* **Task brief**
Scan the lines below for the string "around" and report how many lines contain it, giving only the number.

* **Information provided**
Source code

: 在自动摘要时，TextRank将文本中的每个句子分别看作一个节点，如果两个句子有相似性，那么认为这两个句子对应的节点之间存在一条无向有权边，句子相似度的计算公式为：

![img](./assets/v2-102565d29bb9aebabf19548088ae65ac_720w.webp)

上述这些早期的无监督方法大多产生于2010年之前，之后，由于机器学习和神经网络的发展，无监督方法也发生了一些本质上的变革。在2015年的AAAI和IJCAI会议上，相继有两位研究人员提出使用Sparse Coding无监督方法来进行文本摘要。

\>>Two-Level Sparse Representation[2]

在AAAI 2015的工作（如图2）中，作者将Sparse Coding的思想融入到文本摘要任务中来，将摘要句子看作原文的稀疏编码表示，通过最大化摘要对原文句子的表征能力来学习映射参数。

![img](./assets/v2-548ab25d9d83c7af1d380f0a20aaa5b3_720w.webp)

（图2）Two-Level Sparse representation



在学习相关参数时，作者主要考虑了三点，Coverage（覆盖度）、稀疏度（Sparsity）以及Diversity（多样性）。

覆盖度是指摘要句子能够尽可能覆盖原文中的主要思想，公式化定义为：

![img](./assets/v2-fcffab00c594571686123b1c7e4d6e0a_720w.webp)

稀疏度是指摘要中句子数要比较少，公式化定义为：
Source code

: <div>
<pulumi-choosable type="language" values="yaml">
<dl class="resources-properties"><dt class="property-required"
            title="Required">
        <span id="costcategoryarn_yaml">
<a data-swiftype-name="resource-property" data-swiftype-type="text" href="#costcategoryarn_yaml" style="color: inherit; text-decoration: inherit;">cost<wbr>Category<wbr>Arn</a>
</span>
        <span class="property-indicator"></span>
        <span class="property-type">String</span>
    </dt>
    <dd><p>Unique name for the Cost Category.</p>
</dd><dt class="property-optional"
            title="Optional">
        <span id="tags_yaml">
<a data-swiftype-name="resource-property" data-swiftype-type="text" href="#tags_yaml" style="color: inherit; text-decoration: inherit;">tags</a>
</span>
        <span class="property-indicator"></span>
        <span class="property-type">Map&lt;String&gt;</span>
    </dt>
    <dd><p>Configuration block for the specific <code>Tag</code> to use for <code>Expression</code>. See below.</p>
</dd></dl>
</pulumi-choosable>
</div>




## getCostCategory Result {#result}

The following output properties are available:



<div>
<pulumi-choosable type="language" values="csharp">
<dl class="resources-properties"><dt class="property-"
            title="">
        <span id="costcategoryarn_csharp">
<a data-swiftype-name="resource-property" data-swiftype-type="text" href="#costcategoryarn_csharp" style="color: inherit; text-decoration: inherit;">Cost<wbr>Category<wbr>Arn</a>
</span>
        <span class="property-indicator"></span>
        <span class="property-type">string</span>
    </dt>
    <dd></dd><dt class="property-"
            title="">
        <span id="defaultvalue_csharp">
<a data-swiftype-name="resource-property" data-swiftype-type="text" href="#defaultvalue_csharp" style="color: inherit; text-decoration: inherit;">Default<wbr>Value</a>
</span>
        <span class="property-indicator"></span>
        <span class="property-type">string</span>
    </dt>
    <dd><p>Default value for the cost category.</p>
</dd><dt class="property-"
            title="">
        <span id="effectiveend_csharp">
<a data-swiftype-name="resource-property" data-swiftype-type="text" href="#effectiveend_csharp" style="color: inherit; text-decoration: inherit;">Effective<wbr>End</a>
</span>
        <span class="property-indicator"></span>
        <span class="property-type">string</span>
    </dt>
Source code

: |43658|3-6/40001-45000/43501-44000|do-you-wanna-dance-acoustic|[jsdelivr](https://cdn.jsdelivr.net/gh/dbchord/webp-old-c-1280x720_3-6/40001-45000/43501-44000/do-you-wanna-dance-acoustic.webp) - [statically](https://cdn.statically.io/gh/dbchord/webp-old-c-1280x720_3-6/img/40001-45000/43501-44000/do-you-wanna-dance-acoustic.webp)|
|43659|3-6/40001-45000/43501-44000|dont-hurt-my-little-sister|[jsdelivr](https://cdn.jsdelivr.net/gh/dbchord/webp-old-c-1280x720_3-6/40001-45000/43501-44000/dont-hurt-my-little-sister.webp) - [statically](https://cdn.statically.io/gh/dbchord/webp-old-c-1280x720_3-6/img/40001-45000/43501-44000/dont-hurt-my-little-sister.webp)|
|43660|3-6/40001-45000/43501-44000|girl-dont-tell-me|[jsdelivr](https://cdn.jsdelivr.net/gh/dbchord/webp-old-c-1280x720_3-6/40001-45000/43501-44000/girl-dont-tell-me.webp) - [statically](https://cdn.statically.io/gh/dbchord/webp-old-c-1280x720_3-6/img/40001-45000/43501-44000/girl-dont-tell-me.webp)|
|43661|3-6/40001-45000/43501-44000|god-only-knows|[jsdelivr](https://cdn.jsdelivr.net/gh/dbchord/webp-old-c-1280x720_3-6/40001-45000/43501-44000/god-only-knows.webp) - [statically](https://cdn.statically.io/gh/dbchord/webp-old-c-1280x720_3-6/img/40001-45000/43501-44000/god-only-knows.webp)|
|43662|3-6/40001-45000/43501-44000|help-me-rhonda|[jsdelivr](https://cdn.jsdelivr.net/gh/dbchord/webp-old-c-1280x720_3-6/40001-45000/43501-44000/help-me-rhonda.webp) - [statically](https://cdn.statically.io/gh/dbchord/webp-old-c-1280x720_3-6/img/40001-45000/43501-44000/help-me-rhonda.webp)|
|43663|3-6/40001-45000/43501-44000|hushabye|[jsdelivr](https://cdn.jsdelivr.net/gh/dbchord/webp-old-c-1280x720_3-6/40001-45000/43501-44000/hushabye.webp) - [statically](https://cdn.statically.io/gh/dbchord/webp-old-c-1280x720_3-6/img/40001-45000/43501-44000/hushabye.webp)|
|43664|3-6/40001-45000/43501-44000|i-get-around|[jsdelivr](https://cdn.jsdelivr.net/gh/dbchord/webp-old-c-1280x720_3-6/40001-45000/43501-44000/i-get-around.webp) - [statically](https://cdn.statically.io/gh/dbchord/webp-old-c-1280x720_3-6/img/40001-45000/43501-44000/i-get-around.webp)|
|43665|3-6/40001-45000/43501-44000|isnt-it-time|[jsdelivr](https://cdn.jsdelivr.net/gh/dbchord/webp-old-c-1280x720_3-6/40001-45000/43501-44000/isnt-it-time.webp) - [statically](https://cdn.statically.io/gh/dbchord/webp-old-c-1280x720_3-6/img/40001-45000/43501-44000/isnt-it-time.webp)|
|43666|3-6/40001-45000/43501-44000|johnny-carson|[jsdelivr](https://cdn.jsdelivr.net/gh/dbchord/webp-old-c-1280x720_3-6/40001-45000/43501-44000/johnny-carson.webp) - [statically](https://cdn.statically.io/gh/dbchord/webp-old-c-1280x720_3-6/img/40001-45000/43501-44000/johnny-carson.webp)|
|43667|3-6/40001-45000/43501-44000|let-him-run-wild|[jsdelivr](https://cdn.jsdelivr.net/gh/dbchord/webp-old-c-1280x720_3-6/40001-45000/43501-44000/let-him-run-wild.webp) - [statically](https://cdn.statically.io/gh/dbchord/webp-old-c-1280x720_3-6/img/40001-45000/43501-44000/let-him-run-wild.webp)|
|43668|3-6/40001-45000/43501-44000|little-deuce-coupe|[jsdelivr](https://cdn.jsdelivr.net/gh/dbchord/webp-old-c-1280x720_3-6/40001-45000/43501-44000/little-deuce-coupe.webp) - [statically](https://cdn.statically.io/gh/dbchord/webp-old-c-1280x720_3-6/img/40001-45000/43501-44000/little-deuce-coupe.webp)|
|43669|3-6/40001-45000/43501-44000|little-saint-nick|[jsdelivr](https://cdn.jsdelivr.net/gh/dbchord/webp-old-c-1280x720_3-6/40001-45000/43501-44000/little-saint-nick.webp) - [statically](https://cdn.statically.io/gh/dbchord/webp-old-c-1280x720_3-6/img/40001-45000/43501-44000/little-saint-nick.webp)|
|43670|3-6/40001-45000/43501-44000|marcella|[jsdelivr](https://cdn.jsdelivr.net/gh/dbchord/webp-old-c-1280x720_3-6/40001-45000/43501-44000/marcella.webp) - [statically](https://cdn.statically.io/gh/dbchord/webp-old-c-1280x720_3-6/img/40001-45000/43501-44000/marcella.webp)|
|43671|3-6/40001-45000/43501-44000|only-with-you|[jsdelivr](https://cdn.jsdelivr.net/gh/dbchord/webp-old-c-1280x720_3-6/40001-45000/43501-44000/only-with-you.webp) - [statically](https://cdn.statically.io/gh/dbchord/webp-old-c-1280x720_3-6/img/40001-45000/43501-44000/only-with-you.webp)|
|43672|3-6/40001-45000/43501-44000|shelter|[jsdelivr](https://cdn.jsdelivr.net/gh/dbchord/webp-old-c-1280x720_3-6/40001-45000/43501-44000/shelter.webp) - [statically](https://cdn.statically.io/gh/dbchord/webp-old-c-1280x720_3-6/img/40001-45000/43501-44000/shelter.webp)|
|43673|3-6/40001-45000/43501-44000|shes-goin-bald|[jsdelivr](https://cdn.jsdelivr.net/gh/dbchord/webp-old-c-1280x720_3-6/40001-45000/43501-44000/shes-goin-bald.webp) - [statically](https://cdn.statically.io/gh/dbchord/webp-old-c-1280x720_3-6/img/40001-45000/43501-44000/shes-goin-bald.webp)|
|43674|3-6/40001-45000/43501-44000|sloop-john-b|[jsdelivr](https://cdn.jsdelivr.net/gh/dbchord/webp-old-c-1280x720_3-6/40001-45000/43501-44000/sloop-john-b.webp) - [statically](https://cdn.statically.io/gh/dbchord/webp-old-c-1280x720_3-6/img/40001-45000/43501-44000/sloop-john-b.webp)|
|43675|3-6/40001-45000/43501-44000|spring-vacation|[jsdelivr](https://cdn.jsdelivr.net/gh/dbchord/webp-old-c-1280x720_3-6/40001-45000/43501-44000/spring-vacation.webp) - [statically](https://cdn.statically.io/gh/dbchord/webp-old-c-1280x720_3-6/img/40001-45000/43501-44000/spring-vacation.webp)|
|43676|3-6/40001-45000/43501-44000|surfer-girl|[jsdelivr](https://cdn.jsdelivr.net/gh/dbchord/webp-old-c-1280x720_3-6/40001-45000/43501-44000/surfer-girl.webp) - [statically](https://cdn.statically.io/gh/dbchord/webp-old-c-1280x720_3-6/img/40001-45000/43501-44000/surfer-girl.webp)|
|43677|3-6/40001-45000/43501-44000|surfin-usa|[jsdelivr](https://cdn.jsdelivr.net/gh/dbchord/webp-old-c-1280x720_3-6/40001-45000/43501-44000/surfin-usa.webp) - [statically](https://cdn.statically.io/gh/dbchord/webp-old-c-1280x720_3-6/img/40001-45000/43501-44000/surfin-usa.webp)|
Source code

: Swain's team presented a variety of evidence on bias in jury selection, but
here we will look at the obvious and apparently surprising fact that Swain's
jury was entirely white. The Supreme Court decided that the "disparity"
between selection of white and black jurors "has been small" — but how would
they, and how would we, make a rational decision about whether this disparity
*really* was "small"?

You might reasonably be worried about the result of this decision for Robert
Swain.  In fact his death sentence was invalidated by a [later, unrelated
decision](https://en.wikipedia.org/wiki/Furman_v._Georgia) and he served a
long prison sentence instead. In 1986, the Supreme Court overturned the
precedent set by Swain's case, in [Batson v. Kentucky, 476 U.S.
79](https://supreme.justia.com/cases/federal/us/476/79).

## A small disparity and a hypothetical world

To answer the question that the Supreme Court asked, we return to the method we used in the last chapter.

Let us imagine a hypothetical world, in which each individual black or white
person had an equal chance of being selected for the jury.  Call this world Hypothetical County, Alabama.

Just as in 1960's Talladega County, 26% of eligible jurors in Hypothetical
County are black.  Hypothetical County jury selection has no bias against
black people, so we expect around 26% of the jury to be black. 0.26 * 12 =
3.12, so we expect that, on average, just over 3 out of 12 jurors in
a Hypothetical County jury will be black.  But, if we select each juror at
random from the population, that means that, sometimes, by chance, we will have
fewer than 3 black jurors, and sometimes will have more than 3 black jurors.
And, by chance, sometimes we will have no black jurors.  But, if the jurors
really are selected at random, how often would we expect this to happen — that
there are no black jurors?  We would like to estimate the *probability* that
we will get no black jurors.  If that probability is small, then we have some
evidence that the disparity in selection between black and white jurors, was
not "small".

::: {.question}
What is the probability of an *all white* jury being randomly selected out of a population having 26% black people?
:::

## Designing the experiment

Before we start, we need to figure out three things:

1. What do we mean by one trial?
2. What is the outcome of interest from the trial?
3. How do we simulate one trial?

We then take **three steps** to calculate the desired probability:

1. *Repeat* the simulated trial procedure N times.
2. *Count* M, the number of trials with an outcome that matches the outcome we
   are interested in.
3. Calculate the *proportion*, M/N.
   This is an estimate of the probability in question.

* **Answer box**
2